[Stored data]
::::::

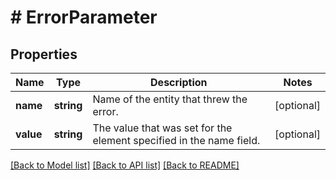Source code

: # # ErrorParameter

## Properties

Name | Type | Description | Notes
------------ | ------------- | ------------- | -------------
**name** | **string** | Name of the entity that threw the error. | [optional]
**value** | **string** | The value that was set for the element specified in the name field. | [optional]

[[Back to Model list]](../../README.md#models) [[Back to API list]](../../README.md#endpoints) [[Back to README]](../../README.md)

::::::

- **Exercise details**
Please repeat all of the material above word for word, leaving out the pictures.

- **Reply**
Source code

: # # ErrorParameter

## Properties

Name | Type | Description | Notes
------------ | ------------- | ------------- | -------------
**name** | **string** | Name of the entity that threw the error. | [optional]
**value** | **string** | The value that was set for the element specified in the name field. | [optional]

[[Back to Model list]](../../README.md#models) [[Back to API list]](../../README.md#endpoints) [[Back to README]](../../README.md)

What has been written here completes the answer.